### Problem requirements
Repeat the listing word for word. No pictures belong in the copy.

### Material supplied
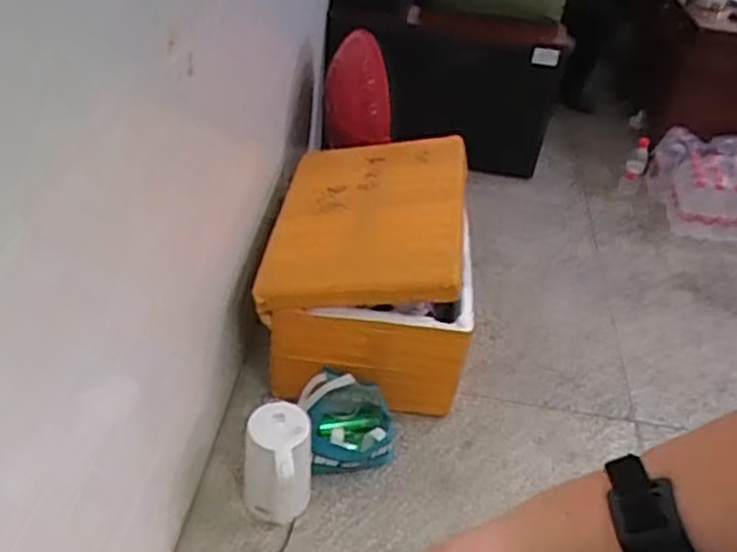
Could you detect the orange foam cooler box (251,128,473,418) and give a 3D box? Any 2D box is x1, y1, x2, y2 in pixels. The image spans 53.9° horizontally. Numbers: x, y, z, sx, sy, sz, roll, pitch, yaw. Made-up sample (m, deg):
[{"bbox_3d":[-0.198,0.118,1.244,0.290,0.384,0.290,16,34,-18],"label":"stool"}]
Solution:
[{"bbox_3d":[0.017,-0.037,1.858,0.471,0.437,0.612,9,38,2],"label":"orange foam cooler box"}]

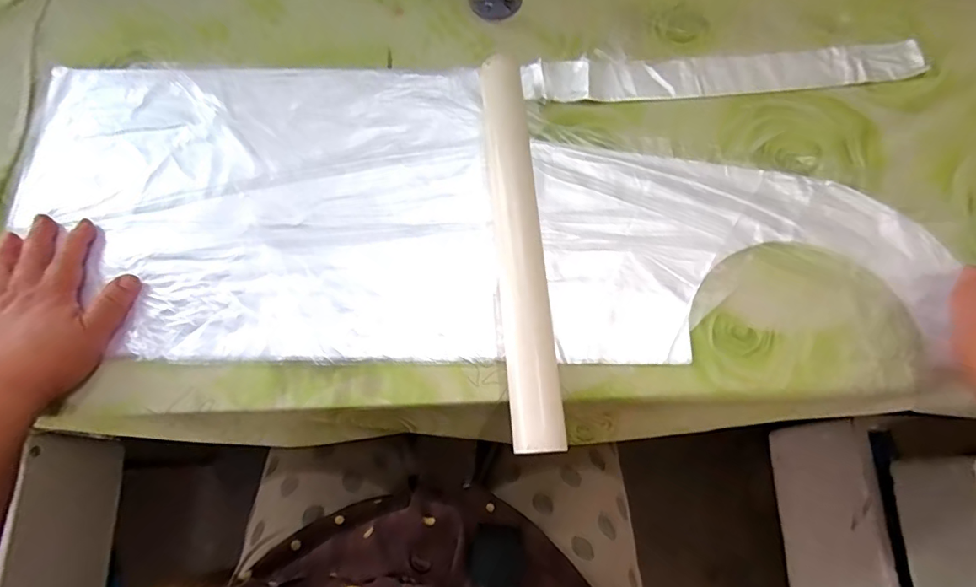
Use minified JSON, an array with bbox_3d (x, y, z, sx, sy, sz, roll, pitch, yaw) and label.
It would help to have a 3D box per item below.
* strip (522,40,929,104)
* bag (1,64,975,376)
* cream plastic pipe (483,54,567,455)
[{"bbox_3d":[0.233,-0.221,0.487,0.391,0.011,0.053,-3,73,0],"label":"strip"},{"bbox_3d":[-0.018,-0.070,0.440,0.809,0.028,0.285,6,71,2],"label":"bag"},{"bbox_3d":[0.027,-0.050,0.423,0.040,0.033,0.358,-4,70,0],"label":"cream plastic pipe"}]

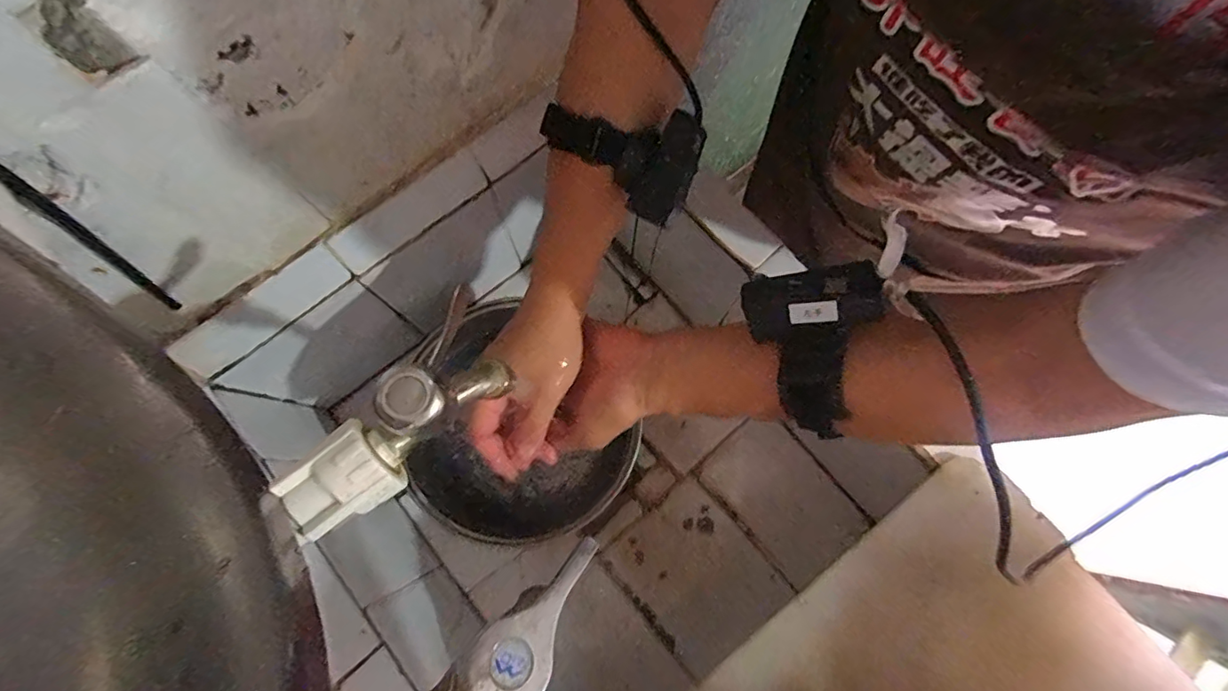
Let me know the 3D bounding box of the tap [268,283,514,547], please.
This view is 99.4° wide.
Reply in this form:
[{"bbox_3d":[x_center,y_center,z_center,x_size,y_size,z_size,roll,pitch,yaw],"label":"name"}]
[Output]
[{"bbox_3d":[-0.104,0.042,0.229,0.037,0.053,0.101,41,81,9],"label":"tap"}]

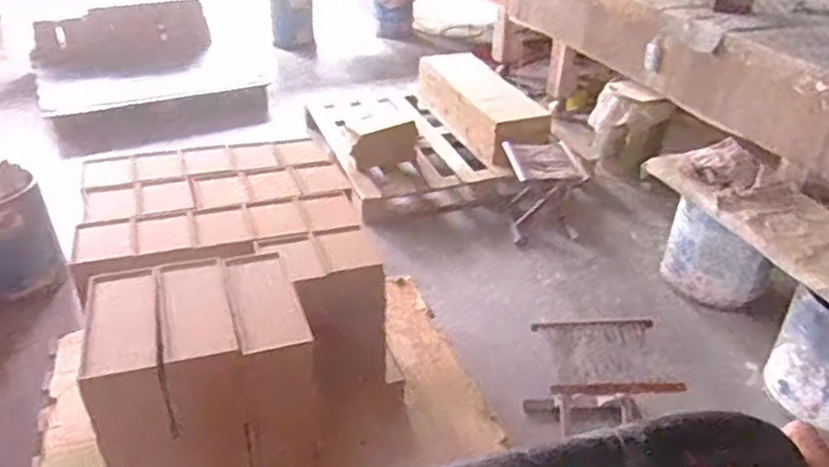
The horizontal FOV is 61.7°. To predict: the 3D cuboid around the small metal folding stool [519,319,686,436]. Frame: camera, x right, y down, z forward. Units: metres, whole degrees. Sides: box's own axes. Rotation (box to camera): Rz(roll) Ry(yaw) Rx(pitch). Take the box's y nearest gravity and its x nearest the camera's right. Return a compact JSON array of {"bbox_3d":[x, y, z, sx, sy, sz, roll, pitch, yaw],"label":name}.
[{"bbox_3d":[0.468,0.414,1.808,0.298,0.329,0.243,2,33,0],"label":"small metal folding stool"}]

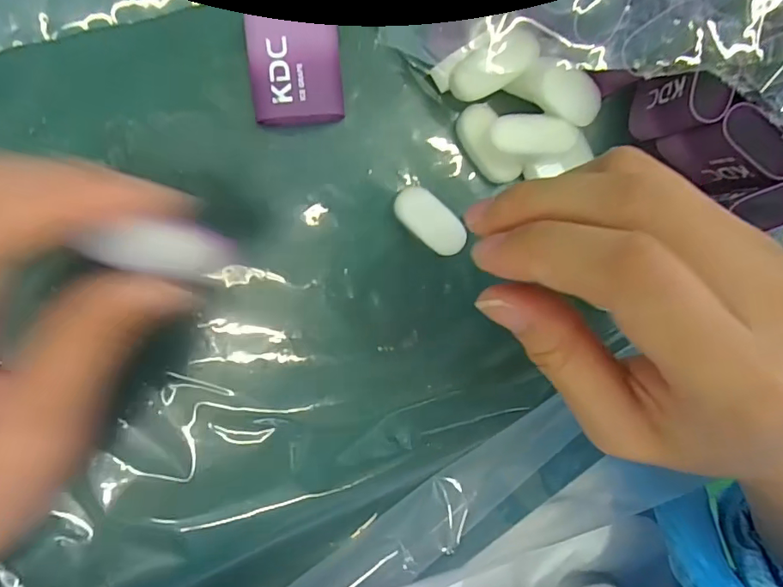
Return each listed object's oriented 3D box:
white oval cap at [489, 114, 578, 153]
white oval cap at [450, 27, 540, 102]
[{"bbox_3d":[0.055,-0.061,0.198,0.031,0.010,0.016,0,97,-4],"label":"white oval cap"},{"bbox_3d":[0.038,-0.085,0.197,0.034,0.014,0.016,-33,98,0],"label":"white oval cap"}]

### Written solution
Could you detect the orange foam cooler box (251,128,473,418) and give a 3D box? Any 2D box is x1, y1, x2, y2 in pixels. The image spans 53.9° horizontally. Numbers: x, y, z, sx, sy, sz, roll, pitch, yaw. Made-up sample (m, deg):
[{"bbox_3d":[-0.198,0.118,1.244,0.290,0.384,0.290,16,34,-18],"label":"stool"}]
Solution:
[{"bbox_3d":[0.017,-0.037,1.858,0.471,0.437,0.612,9,38,2],"label":"orange foam cooler box"}]

Use minified JSON, an array with bbox_3d (x, y, z, sx, sy, sz, roll, pitch, yaw) and label.
It would help to have a 3D box per item below.
* strip (522,40,929,104)
* bag (1,64,975,376)
* cream plastic pipe (483,54,567,455)
[{"bbox_3d":[0.233,-0.221,0.487,0.391,0.011,0.053,-3,73,0],"label":"strip"},{"bbox_3d":[-0.018,-0.070,0.440,0.809,0.028,0.285,6,71,2],"label":"bag"},{"bbox_3d":[0.027,-0.050,0.423,0.040,0.033,0.358,-4,70,0],"label":"cream plastic pipe"}]

Let me know the 3D bounding box of the tap [268,283,514,547], please.
This view is 99.4° wide.
Reply in this form:
[{"bbox_3d":[x_center,y_center,z_center,x_size,y_size,z_size,roll,pitch,yaw],"label":"name"}]
[Output]
[{"bbox_3d":[-0.104,0.042,0.229,0.037,0.053,0.101,41,81,9],"label":"tap"}]

The horizontal FOV is 61.7°. To predict: the 3D cuboid around the small metal folding stool [519,319,686,436]. Frame: camera, x right, y down, z forward. Units: metres, whole degrees. Sides: box's own axes. Rotation (box to camera): Rz(roll) Ry(yaw) Rx(pitch). Take the box's y nearest gravity and its x nearest the camera's right. Return a compact JSON array of {"bbox_3d":[x, y, z, sx, sy, sz, roll, pitch, yaw],"label":name}.
[{"bbox_3d":[0.468,0.414,1.808,0.298,0.329,0.243,2,33,0],"label":"small metal folding stool"}]

Return each listed object's oriented 3D box:
white oval cap at [489, 114, 578, 153]
white oval cap at [450, 27, 540, 102]
[{"bbox_3d":[0.055,-0.061,0.198,0.031,0.010,0.016,0,97,-4],"label":"white oval cap"},{"bbox_3d":[0.038,-0.085,0.197,0.034,0.014,0.016,-33,98,0],"label":"white oval cap"}]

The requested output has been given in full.